TEKS BACAAN:
Perasaan aneh menggantung di benak Bagaskara saat mendengar bahwa polisi hanya melarang diskusi. Sementara rangkaian acara lain, seperti penampilan musik dan pameran kopi, tetap boleh diselenggarakan.

Jawaban lain ia terima ketika kembali meminta alasan pelarangan diskusi pada aparat kepolisian saat pertemuan itu.

“Ini isunya udah sampai atas, dan panas juga. Dan ini di ring satu juga, di Jawa Tengah. Takutnya ini bikin gerakan,” ujarnya menirukan ungkapan polisi.

Bagaskara juga meminta polisi menjelaskan alasan pelarangan diskusi secara langsung kepada penyelenggara pameran. Namun, polisi menolak karena khawatir media akan memberitakan keterlibatan mereka di balik pelarangan diskusi.

“Aku menanyakan alasannya kenapa. Takutnya itu nanti ke blow-up ke media kalau nanti ada campur tangan kepolisian. Itu ungkapan langsung dari mereka [polisi],” ujarnya.

URAIAN TUGAS: Salin tanpa perubahan bagian teks tentang pelarangan diskusi di atas, di antara "Bagaskara juga meminta" dan "balik pelarangan diskusi.", termasuk kedua batas itu.

DAFTAR BARIS:
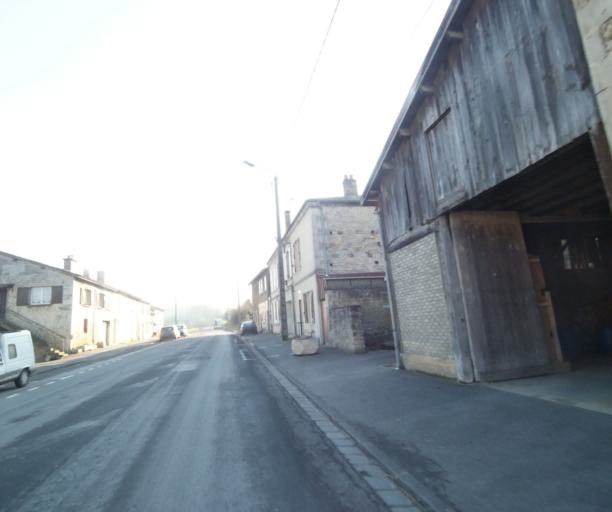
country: FR
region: Champagne-Ardenne
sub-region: Departement de la Haute-Marne
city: Chevillon
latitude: 48.5232
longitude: 5.1039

JAWABAN TERTULIS:
Bagaskara juga meminta polisi menjelaskan alasan pelarangan diskusi secara langsung kepada penyelenggara pameran. Namun, polisi menolak karena khawatir media akan memberitakan keterlibatan mereka di balik pelarangan diskusi.